The kid made a decision and pulled a power play in court. Let her live with the decision and realize that this was a choice she made. Because of the choice the consequence is she does not get what she wants.

And while a judge will listen to a minor age 12 and up... if she is bouncing that fast he will likely deny it as the child actually is not old enough to make up her mind. If he doesn't deny it your setting yourelf up for this kid bouncing yearly, or more often evertime something comes up she doesn't like - just because she can.

Do not let the kid be in control.

Aeron's picture

If BM agreed, it would be Fairly simple and relatively inexpensive. Because she does not, yes, you should expect another lengthy trial-like situation and several more thousands of dollars.

And justhiswife is correct, after only a year the judge may not go for it this time. Are you sure it's just about school? She hasn't decided mom is too mean, has too many rules, isn't around enough or something? Because house bouncing is a terrible precedent to set. It easily turns into "I'm going to go live with (other parent)" every time she gets told no.

Newimprvmodel's picture

As someone who has spent thousands and thousands in family court, I would say to you to work it out without court. She is two years away from 18 , and then it won't matter a damn.. You just can not recover that money, and we are now realizing tht was precious retirement mobey that was pissed away.

Newimprvmodel's picture

Again, do not waste anymore money over these kids changing their minds.. Not worth it at the end of the day, and it just feeds the toxic system called family court. Work it out..

Newimprvmodel's picture

Again, do not waste anymore money over these kids changing their minds.. Not worth it at the end of the day, and it just feeds the toxic system called family court. Work it out..

Newimprvmodel's picture

Again, do not waste anymore money over these kids changing their minds.. Not worth it at the end of the day, and it just feeds the toxic system called family court.

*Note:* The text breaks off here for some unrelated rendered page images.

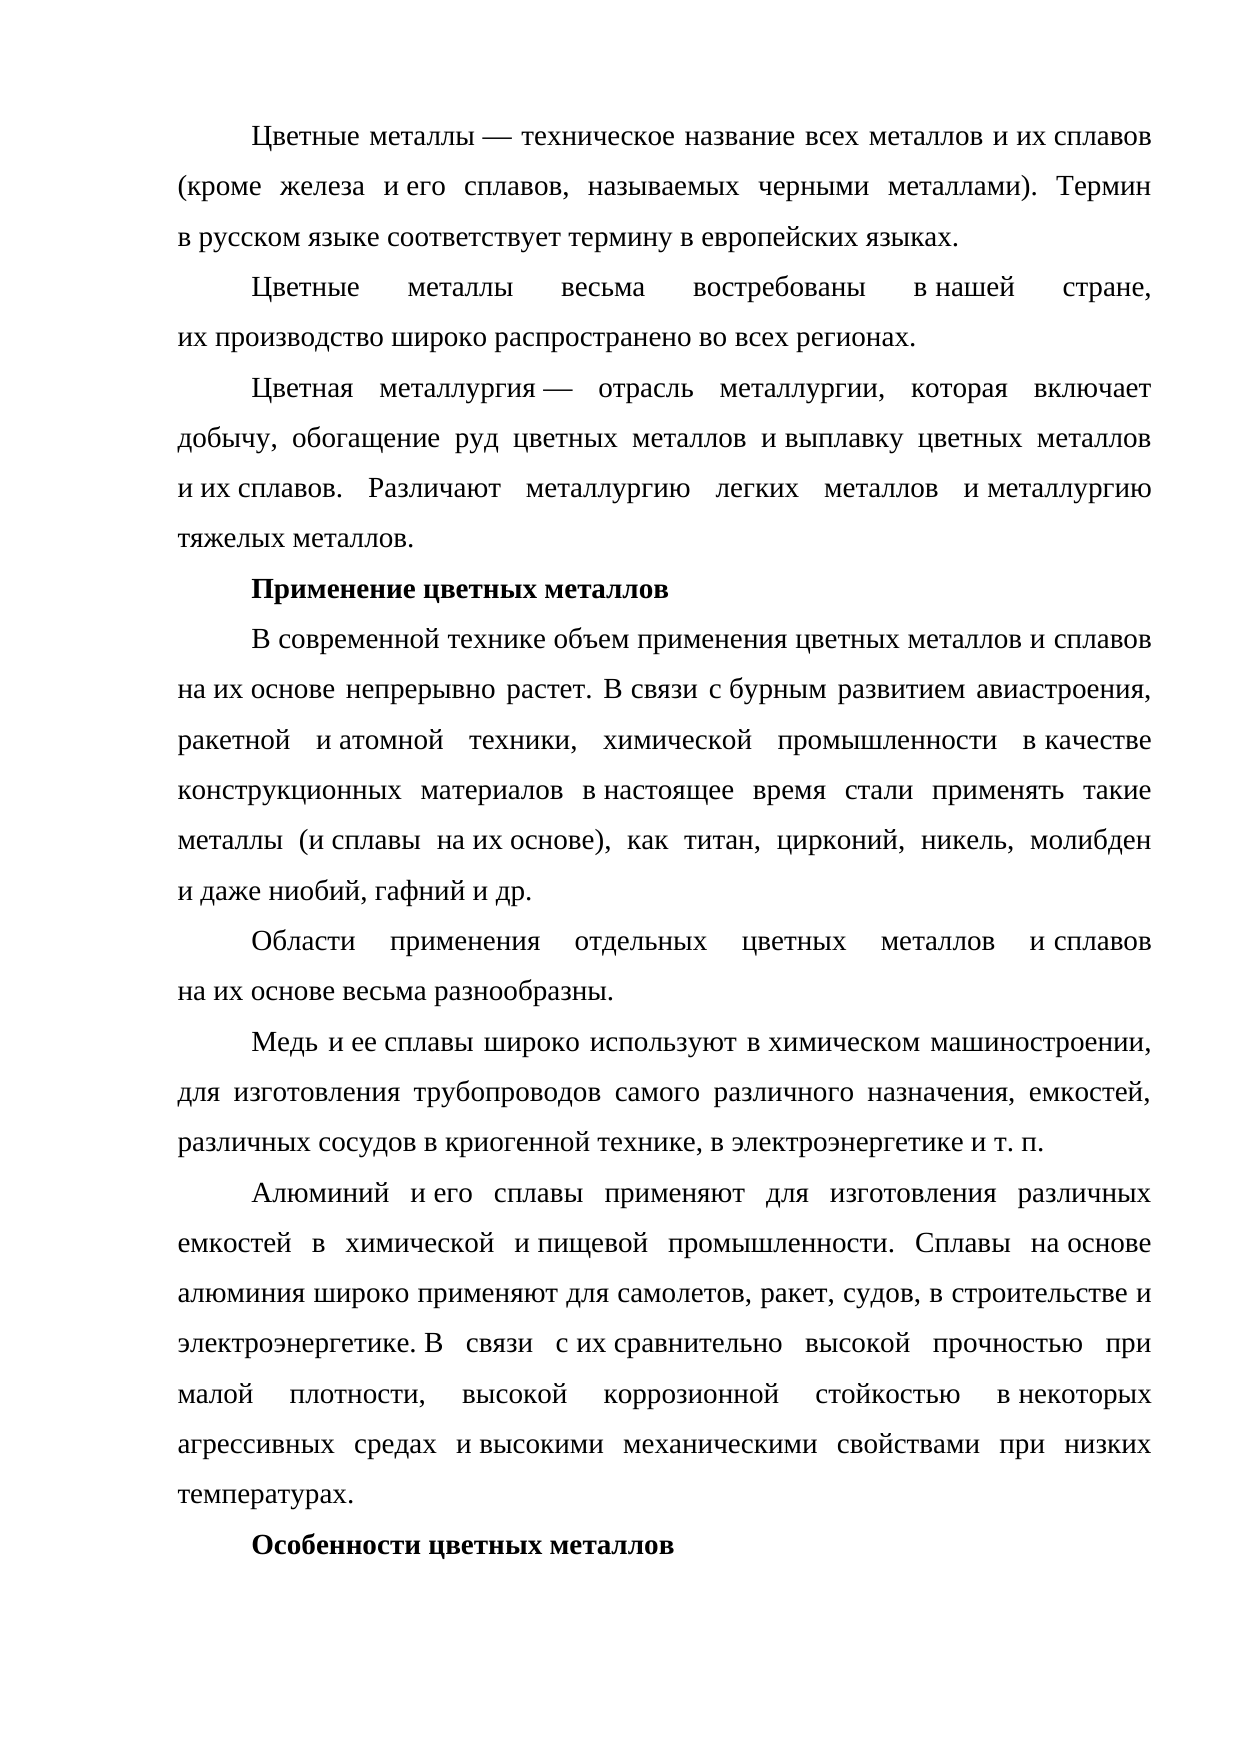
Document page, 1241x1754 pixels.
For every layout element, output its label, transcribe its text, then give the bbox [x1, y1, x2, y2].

text Области применения отдельных цветных металлов и сплавов на их основе весьма разнообразны. [177, 923, 1152, 1007]
text Алюминий и его сплавы применяют для изготовления различных емкостей в химической и пищевой промышленности. Сплавы на основе алюминия широко применяют для самолетов, ракет, судов, в строительстве и электроэнергетике. В связи с их сравнительно высокой прочностью при малой плотности, высокой коррозионной стойкостью в некоторых агрессивных средах и высокими механическими свойствами при низких температурах. [177, 1175, 1152, 1510]
text Цветная металлургия — отрасль металлургии, которая включает добычу, обогащение руд цветных металлов и выплавку цветных металлов и их сплавов. Различают металлургию легких металлов и металлургию тяжелых металлов. [177, 370, 1152, 554]
text Цветные металлы — техническое название всех металлов и их сплавов (кроме железа и его сплавов, называемых черными металлами). Термин в русском языке соответствует термину в европейских языках. [177, 118, 1152, 252]
text Медь и ее сплавы широко используют в химическом машиностроении, для изготовления трубопроводов самого различного назначения, емкостей, различных сосудов в криогенной технике, в электроэнергетике и т. п. [177, 1024, 1152, 1158]
text Особенности цветных металлов [177, 1527, 1152, 1560]
text Цветные металлы весьма востребованы в нашей стране, их производство широко распространено во всех регионах. [177, 269, 1152, 353]
text В современной технике объем применения цветных металлов и сплавов на их основе непрерывно растет. В связи с бурным развитием авиастроения, ракетной и атомной техники, химической промышленности в качестве конструкционных материалов в настоящее время стали применять такие металлы (и сплавы на их основе), как титан, цирконий, никель, молибден и даже ниобий, гафний и др. [177, 621, 1152, 906]
text Применение цветных металлов [177, 571, 1152, 604]
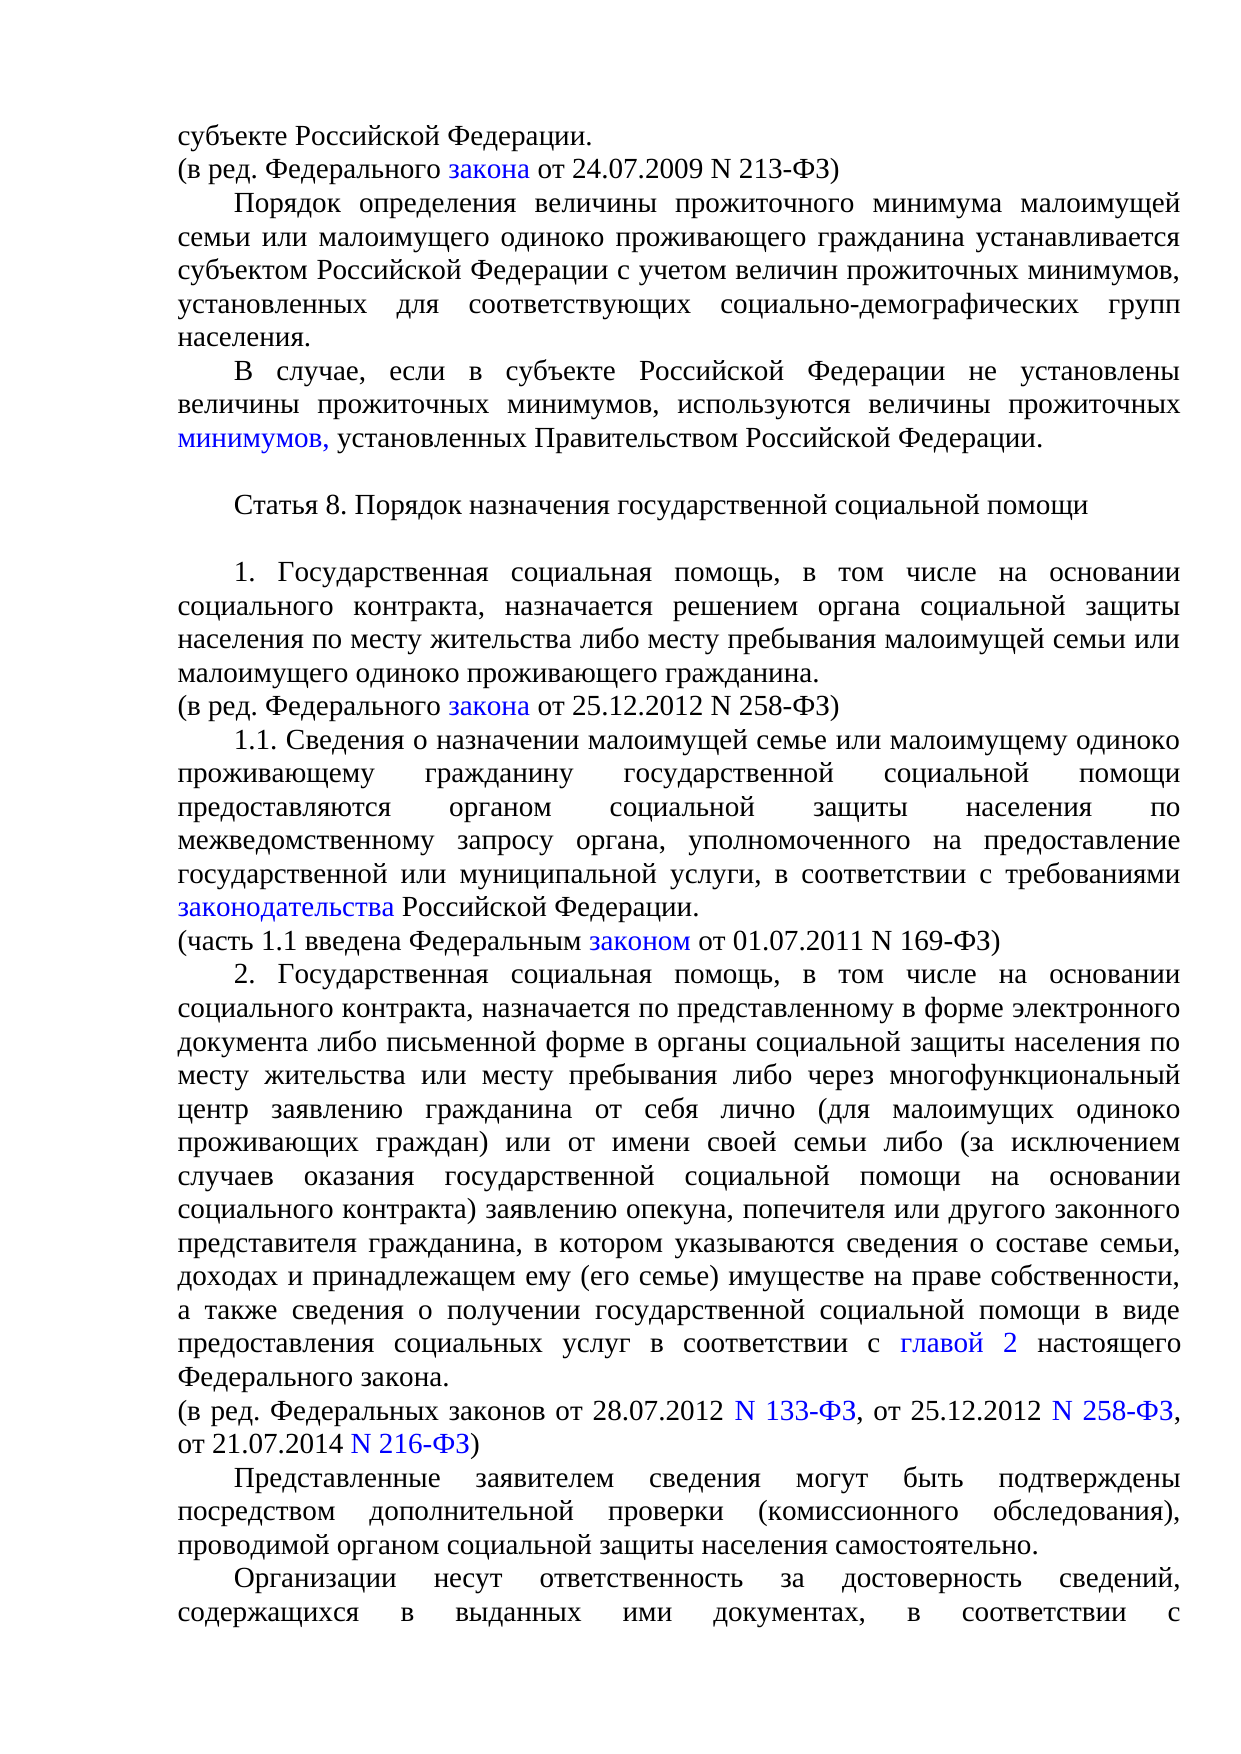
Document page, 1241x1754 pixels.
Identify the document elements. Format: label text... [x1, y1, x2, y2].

text Порядок определения величины прожиточного минимума малоимущей семьи или малоимущего одиноко проживающего гражданина устанавливается субъектом Российской Федерации с учетом величин прожиточных минимумов, установленных для соответствующих социально-демографических групп населения. [177, 185, 1181, 353]
text (в ред. Федерального закона от 24.07.2009 N 213-ФЗ) [177, 152, 1181, 185]
text 1. Государственная социальная помощь, в том числе на основании социального контракта, назначается решением органа социальной защиты населения по месту жительства либо месту пребывания малоимущей семьи или малоимущего одиноко проживающего гражданина. [177, 554, 1181, 688]
text Статья 8. Порядок назначения государственной социальной помощи [177, 487, 1181, 521]
text Представленные заявителем сведения могут быть подтверждены посредством дополнительной проверки (комиссионного обследования), проводимой органом социальной защиты населения самостоятельно. [177, 1460, 1181, 1560]
text (часть 1.1 введена Федеральным законом от 01.07.2011 N 169-ФЗ) [177, 923, 1181, 957]
text (в ред. Федеральных законов от 28.07.2012 N 133-ФЗ, от 25.12.2012 N 258-ФЗ, от 21.07.2014 N 216-ФЗ) [177, 1393, 1181, 1460]
text 2. Государственная социальная помощь, в том числе на основании социального контракта, назначается по представленному в форме электронного документа либо письменной форме в органы социальной защиты населения по месту жительства или месту пребывания либо через многофункциональный центр заявлению гражданина от себя лично (для малоимущих одиноко проживающих граждан) или от имени своей семьи либо (за исключением случаев оказания государственной социальной помощи на основании социального контракта) заявлению опекуна, попечителя или другого законного представителя гражданина, в котором указываются сведения о составе семьи, доходах и принадлежащем ему (его семье) имуществе на праве собственности, а также сведения о получении государственной социальной помощи в виде предоставления социальных услуг в соответствии с главой 2 настоящего Федерального закона. [177, 957, 1181, 1393]
text В случае, если в субъекте Российской Федерации не установлены величины прожиточных минимумов, используются величины прожиточных минимумов, установленных Правительством Российской Федерации. [177, 353, 1181, 453]
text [177, 1560, 1181, 1627]
text 1.1. Сведения о назначении малоимущей семье или малоимущему одиноко проживающему гражданину государственной социальной помощи предоставляются органом социальной защиты населения по межведомственному запросу органа, уполномоченного на предоставление государственной или муниципальной услуги, в соответствии с требованиями законодательства Российской Федерации. [177, 722, 1181, 923]
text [177, 118, 1181, 152]
text (в ред. Федерального закона от 25.12.2012 N 258-ФЗ) [177, 688, 1181, 722]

Work it out..

stepmomx2's picture

UPDATE:
So it has not been an easy process but...as of August 14 we will have SD primarily and go back to the parenting plan we had previously. Now BM spends her time making under handed comments to SD like "how could you hurt me like this" and "I don't understand why you are doing this to me". This stuff is only deterioriating their relationship further. SD's response has been "This isn't about you, its about me". The past year has really been an eye opener for SD. She no longer has her mom up there on the pedestal. We will have to wait and see where things go from here.

Virgo85Nurse's picture

I hope it works out for you and SD. Maybe she will learn manipulation doesn't always get you what you want. Sadly biomom is ruining her relationship saying those kids of things. We have a similar situation however SD is moving over seas. Biomom glorified the move. Failed to mention her grandpa isn't doing well the last few years and he will most likely pass while she's gone and she may never get to see him again. I hope the transition goes smoothly for you all. And biomom realizes for her it's quality of time over quantity.